TalkAboutIt.org, a website created by Heroes star Greg Grunberg in association with the Epilepsy Foundation to educate people about the seizure disorder, has launched a new campaign warning that medication switching can be dangerous especially to people who take medication for epilepsy.
Grunberg created the star-studded site after his son Jake was diagnosed with epilepsy at the age of 7. Appalled by the way society treated people with seizure disorders, Grunberg went on a mission to raise awareness about epilepsy, encouraging people to “talk about it.” The site’s new platforms, called “Know Your Options” and “Switching Medication,” feature Grunberg and House, MD star Jesse Spencer.
Spencer’s message focuses on the importance of prescription protection. He urges people to take an active role in preventing medication switching by making sure they bring home from the pharmacy the medication their doctor prescribed, looking at the medicine, and speaking up if they have any questions. His pitch is followed by a video in which Grunberg says when he went to get his son’s anti-seizure prescription filled he was given a generic instead. Shortly thereafter, his son began having seizures again. Dr. Brien J. Smith of Henry Ford Hospital in Detroit reported in the video that one out of 10 epilepsy patients who are switched to a generic version of the same medication will suffer complications such as a reoccurrence of seizures.

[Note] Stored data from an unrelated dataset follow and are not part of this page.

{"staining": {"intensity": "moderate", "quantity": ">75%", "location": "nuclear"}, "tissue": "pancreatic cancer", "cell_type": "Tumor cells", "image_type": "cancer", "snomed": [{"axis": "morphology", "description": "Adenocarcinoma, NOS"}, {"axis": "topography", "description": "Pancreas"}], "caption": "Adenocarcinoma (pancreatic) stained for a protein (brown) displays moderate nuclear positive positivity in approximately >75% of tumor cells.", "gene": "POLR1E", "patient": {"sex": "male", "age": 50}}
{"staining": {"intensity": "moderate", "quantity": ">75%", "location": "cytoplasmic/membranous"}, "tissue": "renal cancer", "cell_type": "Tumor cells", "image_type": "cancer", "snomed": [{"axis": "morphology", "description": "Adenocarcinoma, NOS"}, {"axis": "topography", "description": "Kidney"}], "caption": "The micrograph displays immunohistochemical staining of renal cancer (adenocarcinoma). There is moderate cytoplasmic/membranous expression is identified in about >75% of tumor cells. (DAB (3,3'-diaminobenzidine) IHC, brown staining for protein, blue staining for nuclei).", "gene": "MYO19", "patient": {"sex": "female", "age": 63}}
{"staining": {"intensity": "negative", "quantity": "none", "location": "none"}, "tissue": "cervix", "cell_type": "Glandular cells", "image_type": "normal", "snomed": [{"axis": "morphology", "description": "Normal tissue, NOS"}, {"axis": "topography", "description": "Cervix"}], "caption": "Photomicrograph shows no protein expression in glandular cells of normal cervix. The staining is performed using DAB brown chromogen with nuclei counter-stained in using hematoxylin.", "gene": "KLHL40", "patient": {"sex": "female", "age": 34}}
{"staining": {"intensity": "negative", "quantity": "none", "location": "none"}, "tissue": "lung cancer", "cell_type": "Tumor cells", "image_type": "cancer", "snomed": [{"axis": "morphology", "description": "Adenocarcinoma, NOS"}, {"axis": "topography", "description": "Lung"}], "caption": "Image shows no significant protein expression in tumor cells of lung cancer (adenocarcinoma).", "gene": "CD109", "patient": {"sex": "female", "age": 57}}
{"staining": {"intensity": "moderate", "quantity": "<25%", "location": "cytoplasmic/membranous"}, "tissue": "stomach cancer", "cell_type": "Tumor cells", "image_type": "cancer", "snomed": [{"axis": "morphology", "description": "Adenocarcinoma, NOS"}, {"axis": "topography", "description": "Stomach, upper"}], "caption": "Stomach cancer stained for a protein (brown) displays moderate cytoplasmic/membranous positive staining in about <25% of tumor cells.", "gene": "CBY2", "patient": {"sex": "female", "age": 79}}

Just last year, generic versions of the brand-name anti-seizure medication Keppra were made available in the United States. Many insurance companies instructed pharmacists to substitute these generics for the more expensive brand name Keppra. Many epileptics whose seizure disorders were controlled by brand-name Keppra found that their symptoms returned when they were switched to the generic.
“We have strongly urged the Food and Drug Administration to inform patients and their doctors about the possible dangers of medication switching. We’re calling on the FDA to do more research into this matter and to develop a standard that ensures equivalency and safety for all patients,” said Eric R. Hargis, president and CEO of the Epilepsy Foundation. “We are elated that Greg is continuing his role as an outstanding advocate for our community and sharing this important message.”